**PROBLEM DESCRIPTION:** Could you repeat every entry below word for word, leaving out the pictures?

DATA SHOWN Block Start

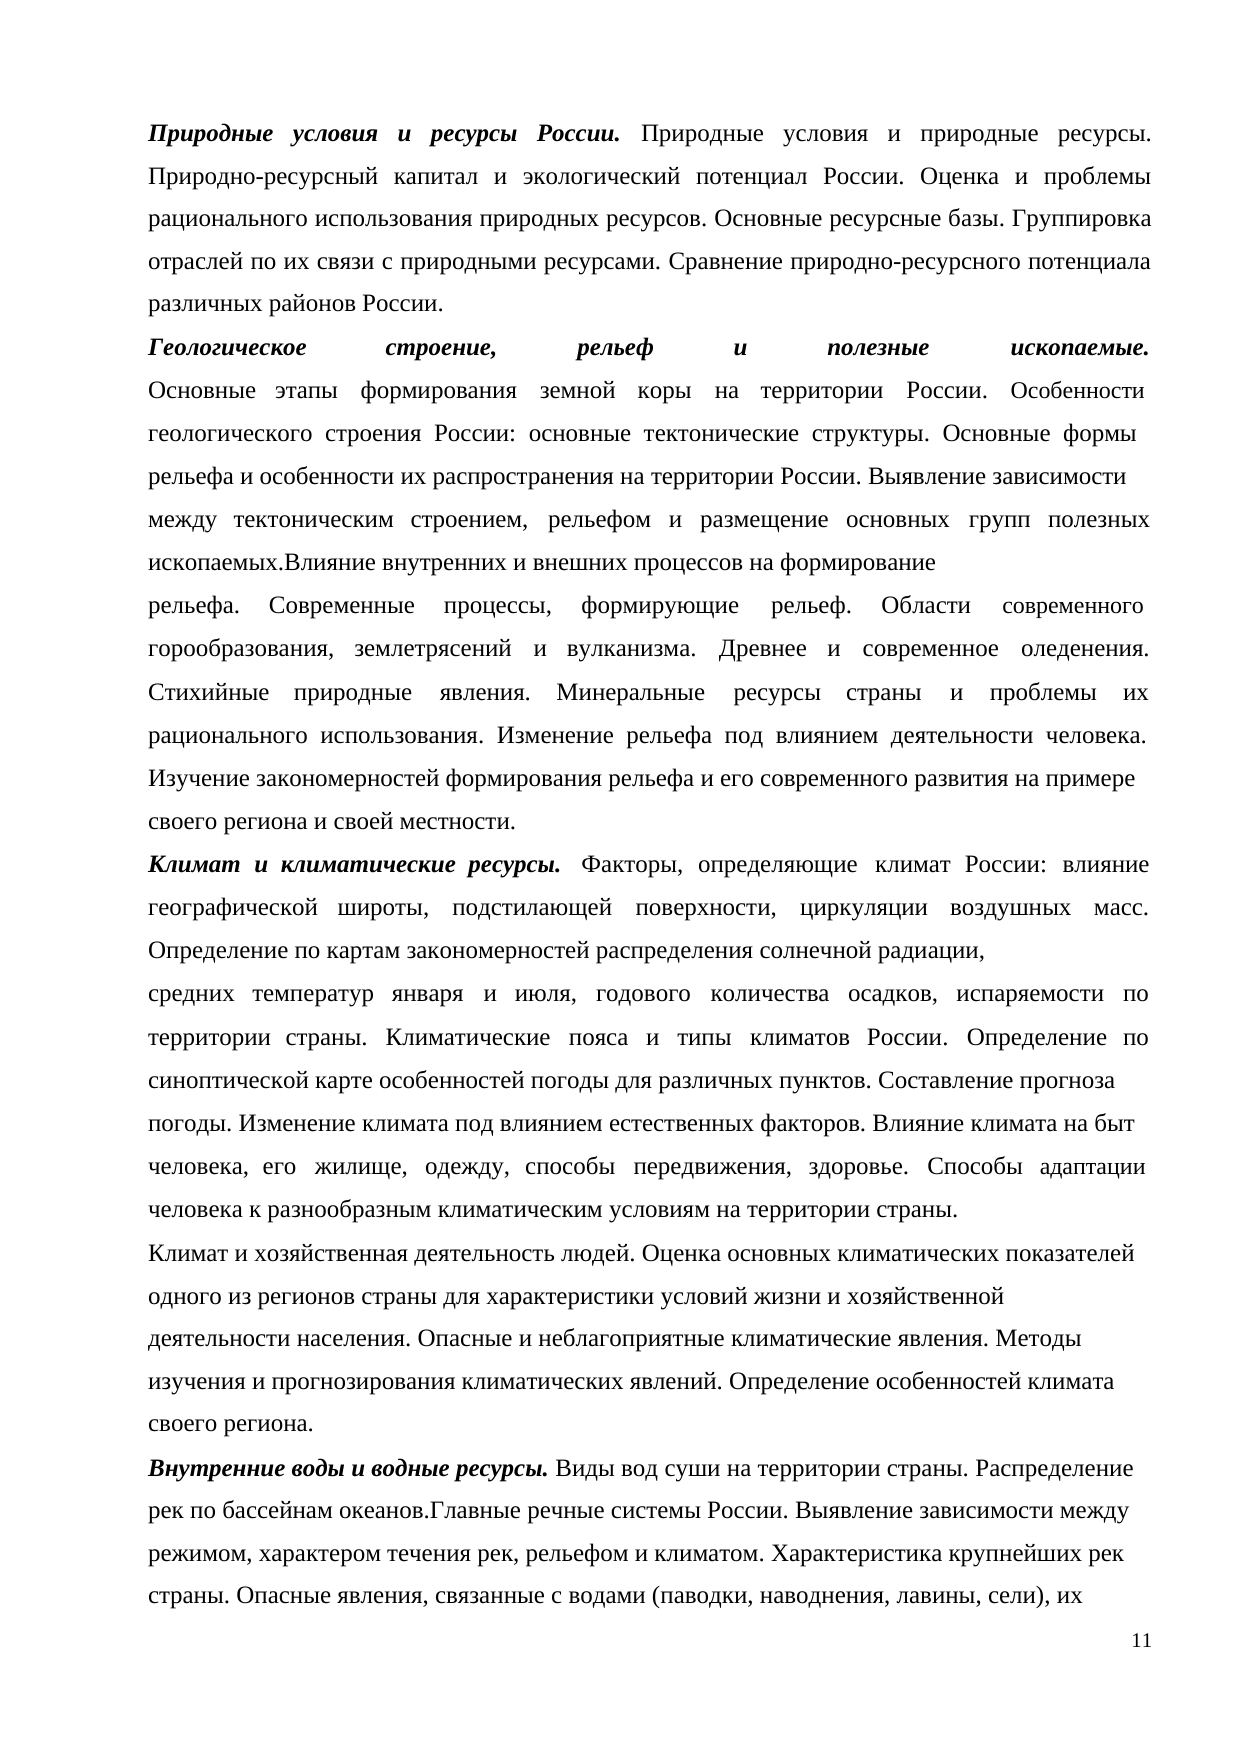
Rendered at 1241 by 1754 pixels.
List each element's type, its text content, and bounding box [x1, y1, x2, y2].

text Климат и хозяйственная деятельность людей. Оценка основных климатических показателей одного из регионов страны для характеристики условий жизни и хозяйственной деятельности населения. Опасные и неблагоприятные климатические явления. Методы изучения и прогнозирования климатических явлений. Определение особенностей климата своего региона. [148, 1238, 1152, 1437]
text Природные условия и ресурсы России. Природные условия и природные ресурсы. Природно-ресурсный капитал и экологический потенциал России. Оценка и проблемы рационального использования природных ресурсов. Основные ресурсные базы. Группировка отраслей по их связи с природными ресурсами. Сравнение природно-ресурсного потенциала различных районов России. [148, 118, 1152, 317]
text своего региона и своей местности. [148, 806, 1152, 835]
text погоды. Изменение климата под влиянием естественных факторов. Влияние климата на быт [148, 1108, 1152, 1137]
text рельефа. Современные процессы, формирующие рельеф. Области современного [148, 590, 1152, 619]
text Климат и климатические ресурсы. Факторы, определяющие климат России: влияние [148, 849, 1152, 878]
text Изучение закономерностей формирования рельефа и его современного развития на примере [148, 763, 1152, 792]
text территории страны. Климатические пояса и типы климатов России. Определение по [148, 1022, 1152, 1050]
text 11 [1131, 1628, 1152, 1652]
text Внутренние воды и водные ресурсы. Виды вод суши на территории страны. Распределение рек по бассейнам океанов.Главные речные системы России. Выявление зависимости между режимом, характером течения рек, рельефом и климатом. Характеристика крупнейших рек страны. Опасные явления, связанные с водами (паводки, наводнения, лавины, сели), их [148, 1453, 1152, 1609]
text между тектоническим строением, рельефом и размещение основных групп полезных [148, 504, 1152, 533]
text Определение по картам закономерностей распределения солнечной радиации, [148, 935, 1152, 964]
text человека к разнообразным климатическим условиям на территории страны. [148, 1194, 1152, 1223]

DATA SHOWN Block End

**WRITTEN REPLY:**
Rendered at 1241 by 1754 pixels.
List each element's type, its text content, and bounding box [x1, y1, x2, y2].

text Климат и хозяйственная деятельность людей. Оценка основных климатических показателей одного из регионов страны для характеристики условий жизни и хозяйственной деятельности населения. Опасные и неблагоприятные климатические явления. Методы изучения и прогнозирования климатических явлений. Определение особенностей климата своего региона. [148, 1238, 1152, 1437]
text Природные условия и ресурсы России. Природные условия и природные ресурсы. Природно-ресурсный капитал и экологический потенциал России. Оценка и проблемы рационального использования природных ресурсов. Основные ресурсные базы. Группировка отраслей по их связи с природными ресурсами. Сравнение природно-ресурсного потенциала различных районов России. [148, 118, 1152, 317]
text своего региона и своей местности. [148, 806, 1152, 835]
text погоды. Изменение климата под влиянием естественных факторов. Влияние климата на быт [148, 1108, 1152, 1137]
text рельефа. Современные процессы, формирующие рельеф. Области современного [148, 590, 1152, 619]
text Климат и климатические ресурсы. Факторы, определяющие климат России: влияние [148, 849, 1152, 878]
text Изучение закономерностей формирования рельефа и его современного развития на примере [148, 763, 1152, 792]
text территории страны. Климатические пояса и типы климатов России. Определение по [148, 1022, 1152, 1050]
text 11 [1131, 1628, 1152, 1652]
text Внутренние воды и водные ресурсы. Виды вод суши на территории страны. Распределение рек по бассейнам океанов.Главные речные системы России. Выявление зависимости между режимом, характером течения рек, рельефом и климатом. Характеристика крупнейших рек страны. Опасные явления, связанные с водами (паводки, наводнения, лавины, сели), их [148, 1453, 1152, 1609]
text между тектоническим строением, рельефом и размещение основных групп полезных [148, 504, 1152, 533]
text Определение по картам закономерностей распределения солнечной радиации, [148, 935, 1152, 964]
text человека к разнообразным климатическим условиям на территории страны. [148, 1194, 1152, 1223]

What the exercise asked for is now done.